El valor de la felicidad

**El precio de la felicidad**

Hoy he estado tumbado en el sofá, con los ojos cerrados, escuchando los sonidos de la casa y de la calle. A través del doble acristalamiento llegaban los cláxones amortiguados, las sirenas de policía o ambulancia. En el piso de al lado discutían, en algún lugar sonaba un teléfono, una puerta se cerró de golpe…
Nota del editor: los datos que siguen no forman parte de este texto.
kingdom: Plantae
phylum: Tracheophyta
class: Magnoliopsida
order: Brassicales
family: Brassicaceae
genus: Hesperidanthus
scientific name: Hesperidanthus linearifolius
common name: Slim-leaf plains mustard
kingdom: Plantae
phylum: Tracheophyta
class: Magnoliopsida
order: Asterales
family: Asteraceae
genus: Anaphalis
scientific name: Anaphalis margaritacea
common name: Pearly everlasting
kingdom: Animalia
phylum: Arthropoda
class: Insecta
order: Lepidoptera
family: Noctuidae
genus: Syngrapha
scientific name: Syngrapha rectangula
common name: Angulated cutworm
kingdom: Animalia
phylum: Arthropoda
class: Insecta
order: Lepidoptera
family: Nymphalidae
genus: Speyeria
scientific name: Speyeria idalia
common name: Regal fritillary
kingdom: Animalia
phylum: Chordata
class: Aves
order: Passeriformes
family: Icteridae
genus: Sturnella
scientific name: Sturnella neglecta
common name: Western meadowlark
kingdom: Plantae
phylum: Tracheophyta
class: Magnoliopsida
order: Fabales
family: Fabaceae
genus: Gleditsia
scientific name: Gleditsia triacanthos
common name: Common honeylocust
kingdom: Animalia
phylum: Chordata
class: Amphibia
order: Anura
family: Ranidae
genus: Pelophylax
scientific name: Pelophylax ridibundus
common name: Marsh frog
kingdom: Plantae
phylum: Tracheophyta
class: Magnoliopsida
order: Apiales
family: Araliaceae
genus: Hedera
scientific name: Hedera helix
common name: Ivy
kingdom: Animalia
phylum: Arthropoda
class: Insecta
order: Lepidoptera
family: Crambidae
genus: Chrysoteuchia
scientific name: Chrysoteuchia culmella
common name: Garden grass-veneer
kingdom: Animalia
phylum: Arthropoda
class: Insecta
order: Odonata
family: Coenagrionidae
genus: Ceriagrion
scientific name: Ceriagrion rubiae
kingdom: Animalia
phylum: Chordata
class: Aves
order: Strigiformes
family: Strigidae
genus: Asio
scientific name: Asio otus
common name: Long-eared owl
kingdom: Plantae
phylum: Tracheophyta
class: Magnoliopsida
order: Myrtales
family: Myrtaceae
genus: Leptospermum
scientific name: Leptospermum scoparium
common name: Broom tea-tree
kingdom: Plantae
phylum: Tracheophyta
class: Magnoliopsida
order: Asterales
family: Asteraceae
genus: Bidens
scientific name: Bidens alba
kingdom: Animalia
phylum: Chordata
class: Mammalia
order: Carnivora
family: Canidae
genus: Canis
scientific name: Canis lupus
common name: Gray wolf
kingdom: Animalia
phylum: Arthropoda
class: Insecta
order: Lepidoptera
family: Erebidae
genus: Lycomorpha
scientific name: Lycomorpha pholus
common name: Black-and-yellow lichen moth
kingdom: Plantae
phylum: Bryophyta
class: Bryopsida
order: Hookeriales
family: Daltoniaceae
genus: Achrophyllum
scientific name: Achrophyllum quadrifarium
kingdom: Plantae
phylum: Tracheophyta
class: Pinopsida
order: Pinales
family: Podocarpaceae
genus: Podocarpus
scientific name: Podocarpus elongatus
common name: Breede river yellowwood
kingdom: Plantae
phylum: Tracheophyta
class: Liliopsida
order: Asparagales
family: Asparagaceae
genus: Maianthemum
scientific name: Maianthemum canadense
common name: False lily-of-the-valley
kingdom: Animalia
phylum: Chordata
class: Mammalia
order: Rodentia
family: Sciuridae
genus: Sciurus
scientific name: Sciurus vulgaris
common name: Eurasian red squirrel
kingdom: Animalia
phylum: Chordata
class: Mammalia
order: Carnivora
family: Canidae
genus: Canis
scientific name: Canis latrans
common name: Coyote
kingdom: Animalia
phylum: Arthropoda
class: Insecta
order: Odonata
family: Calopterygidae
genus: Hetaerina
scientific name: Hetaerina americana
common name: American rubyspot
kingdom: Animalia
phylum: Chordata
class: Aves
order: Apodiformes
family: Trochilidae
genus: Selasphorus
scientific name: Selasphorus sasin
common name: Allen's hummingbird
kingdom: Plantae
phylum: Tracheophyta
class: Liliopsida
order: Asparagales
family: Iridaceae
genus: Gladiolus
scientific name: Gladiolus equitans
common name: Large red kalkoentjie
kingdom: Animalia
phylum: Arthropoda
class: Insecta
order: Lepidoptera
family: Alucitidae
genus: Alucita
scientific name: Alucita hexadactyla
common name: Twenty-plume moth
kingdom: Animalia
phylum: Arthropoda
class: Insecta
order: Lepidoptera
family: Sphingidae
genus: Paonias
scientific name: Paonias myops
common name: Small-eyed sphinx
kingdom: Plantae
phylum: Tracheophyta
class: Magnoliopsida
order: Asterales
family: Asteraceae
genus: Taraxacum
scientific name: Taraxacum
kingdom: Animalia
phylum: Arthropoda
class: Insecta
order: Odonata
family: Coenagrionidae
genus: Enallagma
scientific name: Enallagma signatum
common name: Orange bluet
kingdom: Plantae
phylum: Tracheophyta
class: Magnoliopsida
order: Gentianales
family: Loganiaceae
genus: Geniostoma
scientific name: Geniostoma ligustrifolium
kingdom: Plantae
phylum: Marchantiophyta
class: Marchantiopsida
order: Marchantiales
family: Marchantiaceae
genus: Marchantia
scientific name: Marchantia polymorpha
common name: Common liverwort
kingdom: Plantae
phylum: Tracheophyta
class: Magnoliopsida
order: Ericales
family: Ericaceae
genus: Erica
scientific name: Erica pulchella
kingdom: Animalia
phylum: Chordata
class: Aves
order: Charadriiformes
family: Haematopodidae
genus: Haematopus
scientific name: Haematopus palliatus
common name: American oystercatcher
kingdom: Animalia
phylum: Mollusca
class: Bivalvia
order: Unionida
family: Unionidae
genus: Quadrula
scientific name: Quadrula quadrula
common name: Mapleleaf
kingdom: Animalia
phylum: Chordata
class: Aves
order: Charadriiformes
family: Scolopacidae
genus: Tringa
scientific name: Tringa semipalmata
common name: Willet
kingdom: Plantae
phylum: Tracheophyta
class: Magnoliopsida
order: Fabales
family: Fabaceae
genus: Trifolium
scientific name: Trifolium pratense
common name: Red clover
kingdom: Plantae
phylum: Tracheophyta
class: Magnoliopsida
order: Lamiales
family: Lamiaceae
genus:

Antes me encantaba hacer esto: tumbarme y adivinar en qué piso ponían la tele, en cuál se peleaban, en qué planta se detendría el ascensor…

—¿Otra vez soñando despierto? ¿Has hecho los deberes?

Juraría que no fue mi imaginación. Escuché la voz de mamá, lejana pero viva. Me estremecí y abrí los ojos. La habitación estaba vacía, la puerta del recibidor abierta. Y si en ese momento, desde la oscuridad, hubiera aparecido mamá, no me habría sorprendido, me habría alegrado. Pero mamá ya nunca volverá a entrar en esta habitación. Murió hace una semana. Y su voz era solo un eco fantasma.

Me incorporé y apoyé los pies en el suelo, sintiendo la suave textura de la alfombra bajo las plantas. *«Me volveré loco si me quedo aquí. Debí haber comprado el billete de vuelta para el día después del funeral, como mucho para el segundo»*, pensé. Apoyé los codos en las rodillas y, agarrándome la cabeza, comencé a balancearme.

El repentino timbre del teléfono me sobresaltó. El codo resbaló de mi rodilla y la cabeza se me fue hacia adelante. Me levanté y cogí el móvil de la mesa sin mirar la pantalla. Mi vista se clavó en un papel que había sobre la mesa: *«Hijo mío, mi vida…»*

—Daniel, soy tía Carmen. ¿Cómo estás? Qué duro, ¿no? ¿Tan solo allí? ¿Seguro que no quieres venir a mi casa?

—No, estoy bien.

Dejé el teléfono, doblé la carta y la guardé en el cajón de la estantería. No podía seguir solo. Ya hasta las voces me perseguían. Volví a coger el teléfono, abrí la lista de contactos y pasé los dedos por la pantalla. *«Miguel, mi amigo de la universidad. ¡Él es quien necesito ahora!*

—¡Miguel, hola! —dije al escuchar su voz al otro lado.

—¡Hola! ¿Quién…?

—¿No me reconoces? Qué rápido olvidas a los viejos amigos. No me lo esperaba de ti.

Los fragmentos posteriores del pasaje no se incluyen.